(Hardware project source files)

BEGIN

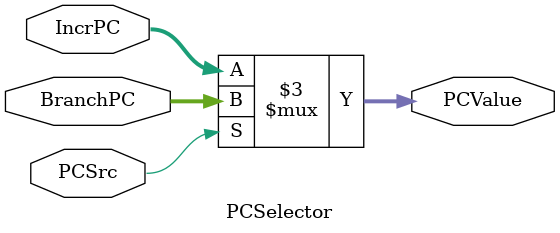
<source format=v>
module PCSelector(PCSrc, BranchPC, IncrPC, PCValue);
	input [63:0] BranchPC, IncrPC;
	input PCSrc;
	output reg[63:0] PCValue;
	
	always @(PCSrc, BranchPC, IncrPC) begin
		if(PCSrc) begin PCValue <= BranchPC; end
		else begin PCValue <= IncrPC; end
	end
endmodule
</source>
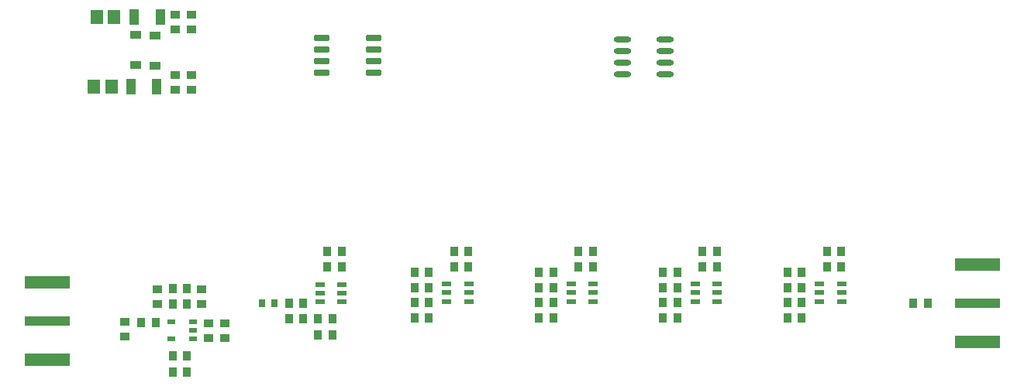
<source format=gtp>
G04*
G04 #@! TF.GenerationSoftware,Altium Limited,Altium Designer,19.0.15 (446)*
G04*
G04 Layer_Color=8421504*
%FSLAX25Y25*%
%MOIN*%
G70*
G01*
G75*
%ADD17R,0.03543X0.03937*%
%ADD18R,0.04331X0.02362*%
%ADD19R,0.19685X0.03937*%
%ADD20R,0.19685X0.05512*%
%ADD21R,0.03937X0.03543*%
%ADD22R,0.02756X0.03543*%
%ADD23R,0.03543X0.02362*%
%ADD24O,0.07480X0.02362*%
%ADD25R,0.03937X0.07087*%
%ADD26R,0.05472X0.06260*%
%ADD27R,0.04803X0.03602*%
G04:AMPARAMS|DCode=28|XSize=25.59mil|YSize=64.96mil|CornerRadius=1.92mil|HoleSize=0mil|Usage=FLASHONLY|Rotation=270.000|XOffset=0mil|YOffset=0mil|HoleType=Round|Shape=RoundedRectangle|*
%AMROUNDEDRECTD28*
21,1,0.02559,0.06112,0,0,270.0*
21,1,0.02175,0.06496,0,0,270.0*
1,1,0.00384,-0.03056,-0.01088*
1,1,0.00384,-0.03056,0.01088*
1,1,0.00384,0.03056,0.01088*
1,1,0.00384,0.03056,-0.01088*
%
%ADD28ROUNDEDRECTD28*%
D17*
X267850Y321417D02*
D03*
X274150D02*
D03*
X267850Y314717D02*
D03*
X274150D02*
D03*
X267850Y327917D02*
D03*
X274150D02*
D03*
X267850Y334417D02*
D03*
X274150D02*
D03*
X284850Y336917D02*
D03*
X291150D02*
D03*
X284850Y343417D02*
D03*
X291150D02*
D03*
X488650Y321177D02*
D03*
X482350D02*
D03*
X220150D02*
D03*
X213850D02*
D03*
X220150Y314417D02*
D03*
X213850D02*
D03*
X226350Y307417D02*
D03*
X232650D02*
D03*
X226350Y314417D02*
D03*
X232650D02*
D03*
X230350Y336917D02*
D03*
X236650D02*
D03*
X230350Y343417D02*
D03*
X236650D02*
D03*
X170150Y327417D02*
D03*
X163850D02*
D03*
X170150Y320917D02*
D03*
X163850D02*
D03*
X156650Y312917D02*
D03*
X150350D02*
D03*
X170150Y291417D02*
D03*
X163850D02*
D03*
X170150Y298417D02*
D03*
X163850D02*
D03*
X321350Y321417D02*
D03*
X327650D02*
D03*
X374701D02*
D03*
X381000D02*
D03*
X428201D02*
D03*
X434500D02*
D03*
X321350Y327917D02*
D03*
X327650D02*
D03*
X374701D02*
D03*
X381000D02*
D03*
X428201D02*
D03*
X434500D02*
D03*
X321350Y334417D02*
D03*
X327650D02*
D03*
X374701D02*
D03*
X381000D02*
D03*
X428201D02*
D03*
X434500D02*
D03*
X338350Y336917D02*
D03*
X344650D02*
D03*
X391701D02*
D03*
X398000D02*
D03*
X445201D02*
D03*
X451500D02*
D03*
X338350Y343417D02*
D03*
X344650D02*
D03*
X391701D02*
D03*
X398000D02*
D03*
X445201D02*
D03*
X451500D02*
D03*
X321350Y314717D02*
D03*
X327650D02*
D03*
X374701D02*
D03*
X381000D02*
D03*
X428201D02*
D03*
X434500D02*
D03*
D18*
X291224Y329457D02*
D03*
Y325716D02*
D03*
Y321976D02*
D03*
X281776D02*
D03*
Y325716D02*
D03*
Y329457D02*
D03*
X236724Y329157D02*
D03*
Y325417D02*
D03*
Y321677D02*
D03*
X227276D02*
D03*
Y325417D02*
D03*
Y329157D02*
D03*
X344724Y329457D02*
D03*
Y325716D02*
D03*
Y321976D02*
D03*
X335276D02*
D03*
Y325716D02*
D03*
Y329457D02*
D03*
X398075D02*
D03*
Y325716D02*
D03*
Y321976D02*
D03*
X388626D02*
D03*
Y325716D02*
D03*
Y329457D02*
D03*
X451575D02*
D03*
Y325716D02*
D03*
Y321976D02*
D03*
X442126D02*
D03*
Y325716D02*
D03*
Y329457D02*
D03*
D19*
X110000Y313417D02*
D03*
X509842Y321177D02*
D03*
D20*
X110000Y296685D02*
D03*
Y330150D02*
D03*
X509842Y337910D02*
D03*
Y304445D02*
D03*
D21*
X176500Y320768D02*
D03*
Y327067D02*
D03*
X157500D02*
D03*
Y320768D02*
D03*
X143500Y313067D02*
D03*
Y306768D02*
D03*
X179500Y312567D02*
D03*
Y306268D02*
D03*
X186500Y312567D02*
D03*
Y306268D02*
D03*
X172000Y419571D02*
D03*
Y413272D02*
D03*
X165000Y419571D02*
D03*
Y413272D02*
D03*
Y439122D02*
D03*
Y445421D02*
D03*
X172000Y439272D02*
D03*
Y445571D02*
D03*
D22*
X202244Y321177D02*
D03*
X207756D02*
D03*
D23*
X172724Y305677D02*
D03*
Y309417D02*
D03*
Y313158D02*
D03*
X163276D02*
D03*
Y305677D02*
D03*
D24*
X357185Y434925D02*
D03*
Y429925D02*
D03*
Y424925D02*
D03*
Y419925D02*
D03*
X375689Y434925D02*
D03*
Y429925D02*
D03*
Y424925D02*
D03*
Y419925D02*
D03*
D25*
X145988Y414421D02*
D03*
X157012D02*
D03*
X158512Y444421D02*
D03*
X147488D02*
D03*
D26*
X137618Y414421D02*
D03*
X130098D02*
D03*
X138760Y444421D02*
D03*
X131240D02*
D03*
D27*
X148000Y436868D02*
D03*
Y423974D02*
D03*
X156500Y436368D02*
D03*
Y423474D02*
D03*
D28*
X227965Y435409D02*
D03*
Y430409D02*
D03*
Y425410D02*
D03*
Y420409D02*
D03*
X250209Y435409D02*
D03*
Y430409D02*
D03*
Y425410D02*
D03*
Y420409D02*
D03*
M02*

</source>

END

Give back only the lines from the one containing "Y439122D02*" through the final line of the entries above, exactly as written, both included.

■ Solution to this exercise:
Y439122D02*
D03*
Y445421D02*
D03*
X172000Y439272D02*
D03*
Y445571D02*
D03*
D22*
X202244Y321177D02*
D03*
X207756D02*
D03*
D23*
X172724Y305677D02*
D03*
Y309417D02*
D03*
Y313158D02*
D03*
X163276D02*
D03*
Y305677D02*
D03*
D24*
X357185Y434925D02*
D03*
Y429925D02*
D03*
Y424925D02*
D03*
Y419925D02*
D03*
X375689Y434925D02*
D03*
Y429925D02*
D03*
Y424925D02*
D03*
Y419925D02*
D03*
D25*
X145988Y414421D02*
D03*
X157012D02*
D03*
X158512Y444421D02*
D03*
X147488D02*
D03*
D26*
X137618Y414421D02*
D03*
X130098D02*
D03*
X138760Y444421D02*
D03*
X131240D02*
D03*
D27*
X148000Y436868D02*
D03*
Y423974D02*
D03*
X156500Y436368D02*
D03*
Y423474D02*
D03*
D28*
X227965Y435409D02*
D03*
Y430409D02*
D03*
Y425410D02*
D03*
Y420409D02*
D03*
X250209Y435409D02*
D03*
Y430409D02*
D03*
Y425410D02*
D03*
Y420409D02*
D03*
M02*

</source>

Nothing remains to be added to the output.